PROVIDED TEXT
•••

I think PC is different from most mobile games as in PC you obtain Leaf Tickets, so there isn't really a need to spend money on Leaf Tickets as you can get them by playing. Other the other hand, other mobile games don't have ingame currency, or at least don't give ingame currency for free. This is just a theory as I am don't play mobile games myself. So I'm not sure whether veteran mobile gamers think that way or they could be smart enough to not spend on Leaf Tickets and save them up (or not - maybe they are addicted to mobile gaming and that is where most of their money goes). I haven't had to buy Leaf Tickets and have been able to get all items that require LT, besides Fishing Tourney Terrain, but I'm around a 100 because of the Mario Event and got Celeste. Which if I knew this event would arrive I should have put off on Celeste, so I'm hoping the fortune cookies aren't expensive in LT.


----------



## Heline (Apr 12, 2018)

Okay, so we need to buy with real cash a thing that can, eventually yes eventually not, give us the right item we want... basically it's called loot box. Just the most shameful practice in the world of in app purchases.

I hate the way that things turned since the Amiboo update in New Leaf. Remember the time when Nintendo's players was proud to say that Nintendo don't use shameful practices in a market full of season pass, expensive skin or characters, and now loot box.

I just hope that Animal Crossing on switch will not use to much extra payable content. AC is the game with I grew up, bring me smile when things got hard... I want to keep playing but I also have principles. And no extra money.


----------



## Angel-Rae (Apr 13, 2018)

AndroGhostx said:


> I think PC is different from most mobile games as in PC you obtain Leaf Tickets, so there isn't really a need to spend money on Leaf Tickets as you can get them by playing. Other the other hand, other mobile games don't have ingame currency, or at least don't give ingame currency for free. This is just a theory as I am don't play mobile games myself. So I'm not sure whether veteran mobile gamers think that way or they could be smart enough to not spend on Leaf Tickets and save them up (or not - maybe they are addicted to mobile gaming and that is where most of their money goes). I haven't had to buy Leaf Tickets and have been able to get all items that require LT, besides Fishing Tourney Terrain, but I'm around a 100 because of the Mario Event and got Celeste. Which if I knew this event would arrive I should have put off on Celeste, so I'm hoping the fortune cookies aren't expensive in LT.

•••

SUPPLIED DATA
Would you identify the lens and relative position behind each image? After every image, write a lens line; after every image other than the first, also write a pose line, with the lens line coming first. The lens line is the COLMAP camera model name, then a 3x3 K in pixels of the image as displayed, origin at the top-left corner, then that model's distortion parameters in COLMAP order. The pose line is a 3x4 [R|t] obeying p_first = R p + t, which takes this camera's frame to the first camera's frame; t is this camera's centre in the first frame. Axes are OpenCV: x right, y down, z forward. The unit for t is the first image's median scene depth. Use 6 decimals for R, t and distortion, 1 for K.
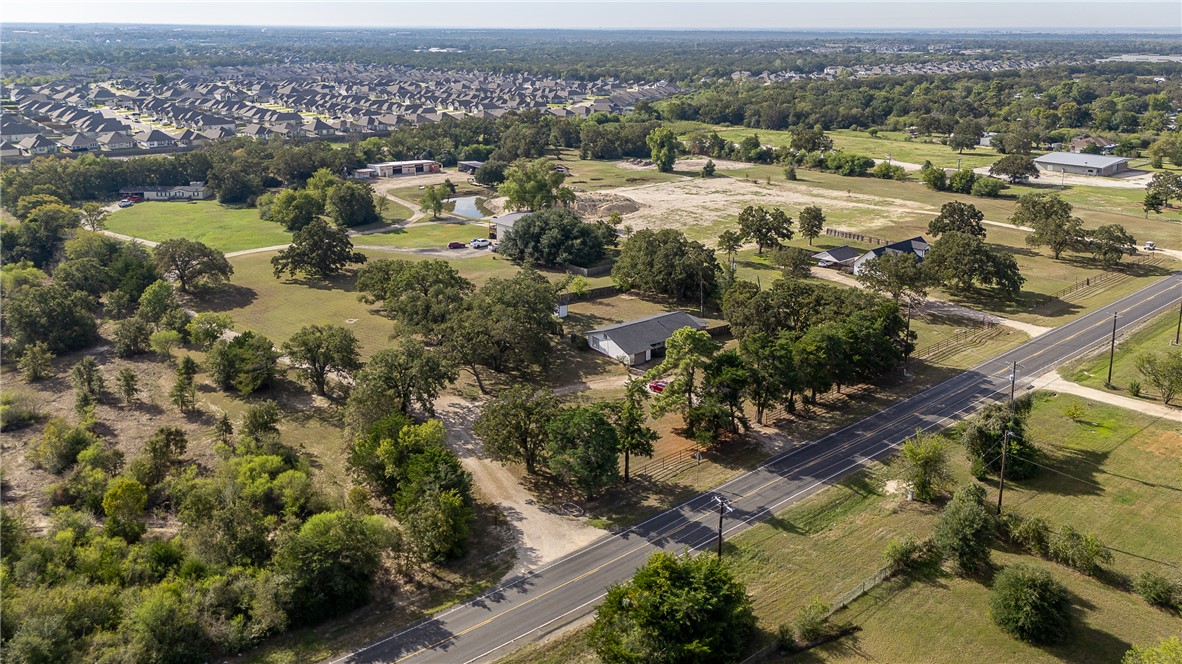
lens RADIAL K [[905.4, 0, 591.0], [0, 905.4, 332.0], [0, 0, 1]] dist [0.068898, -0.071163]
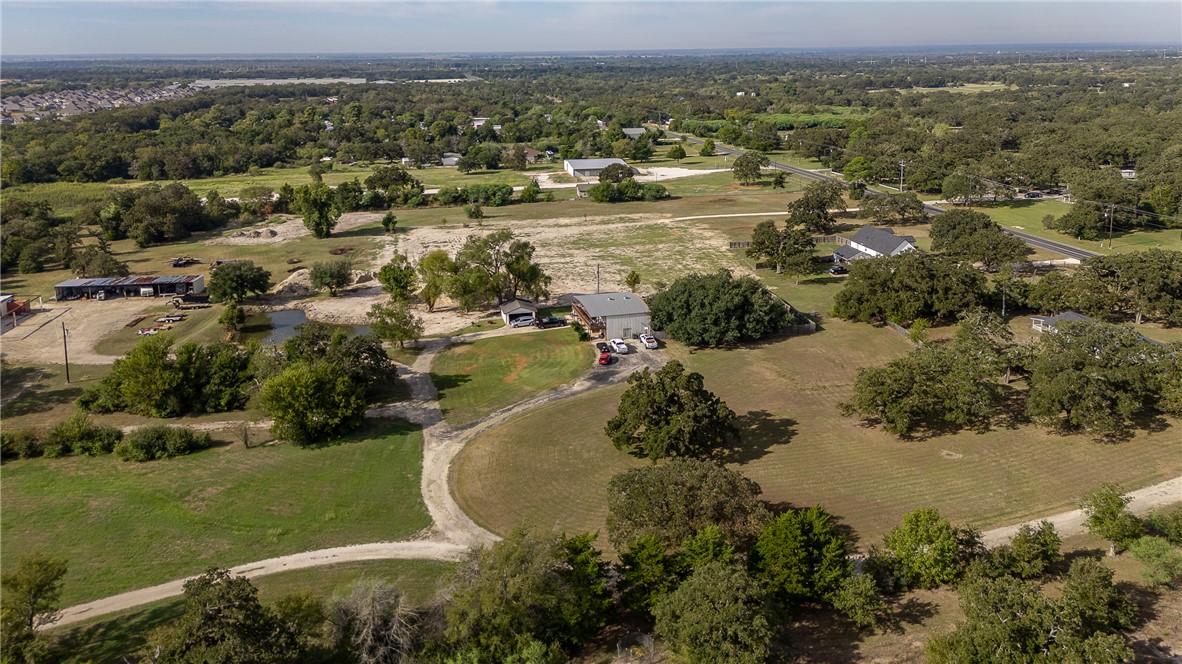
lens RADIAL K [[905.4, 0, 591.0], [0, 905.4, 332.0], [0, 0, 1]] dist [0.068898, -0.071163]
pose [[0.480741, -0.269047, 0.834567, -0.441247], [0.292033, 0.946556, 0.136928, -0.130881], [-0.826804, 0.177894, 0.533619, 0.385975]]
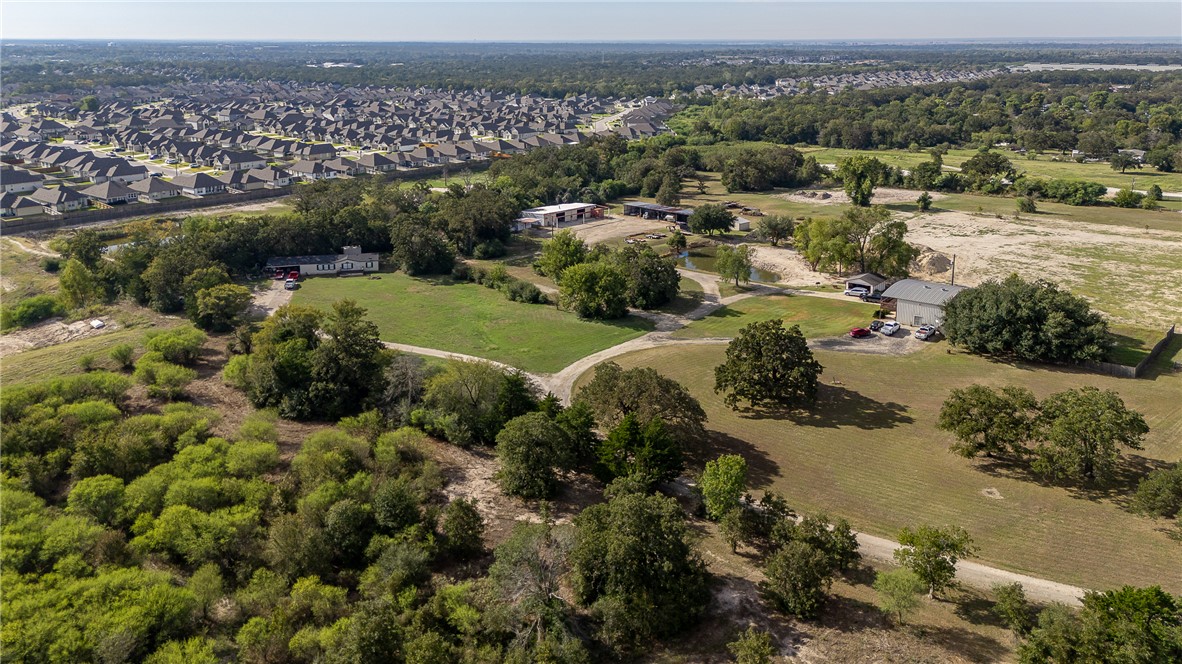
lens RADIAL K [[905.4, 0, 591.0], [0, 905.4, 332.0], [0, 0, 1]] dist [0.068898, -0.071163]
pose [[0.986897, -0.054406, 0.151904, -0.281527], [0.056268, 0.998384, -0.007979, -0.060390], [-0.151224, 0.016422, 0.988363, 0.175865]]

•••

EXERCISES TO COMPLETE
(a) List every forum username that appears in the Leaf Ticket thread.
(b) Write the next part of the Leaf Ticket thread, picking up after its last line.
The records have no connection to the Leaf Ticket thread.

ANSWERS PER TASK
(a) Heline, Angel-Rae, AndroGhostx

(b)
I’ve never played any other mobile games so I don’t know how they work but I’ve heard stories of people spending money to upgrade or whatever. I’m relieved I didn’t jump in and get Celeste or buy the under sea theme just yet. I paid a few dollars to complete the Rover event in time but that’s the only time I’ve paid cash for leaf tickets. If the game keeps giving us opportunities to earn leaf tickets in game then I can’t go full on hater. I have 622 all earned since the end of Rover’s visit. I guess I’ll have to wait and see how much fortune cookie things cost.


----------



## Bcat (Apr 14, 2018)

Popularity poll for which fortune cookie will debut first is live n W on Twitter! Looking like Marshall will win by a landslide


----------



## kayleee (Apr 14, 2018)

I'm not surprised at all Marshall is winning in the poll I think his fortune cookie items are definitely the cutest!


----------



## Angel-Rae (Apr 14, 2018)

I so too and I voted for him. I love the look of the screens. I hope they aren’t a leaf ticket item. Looks like that stuff might blend with some of the wonderland items too.


----------



## MopyDream44 (Apr 14, 2018)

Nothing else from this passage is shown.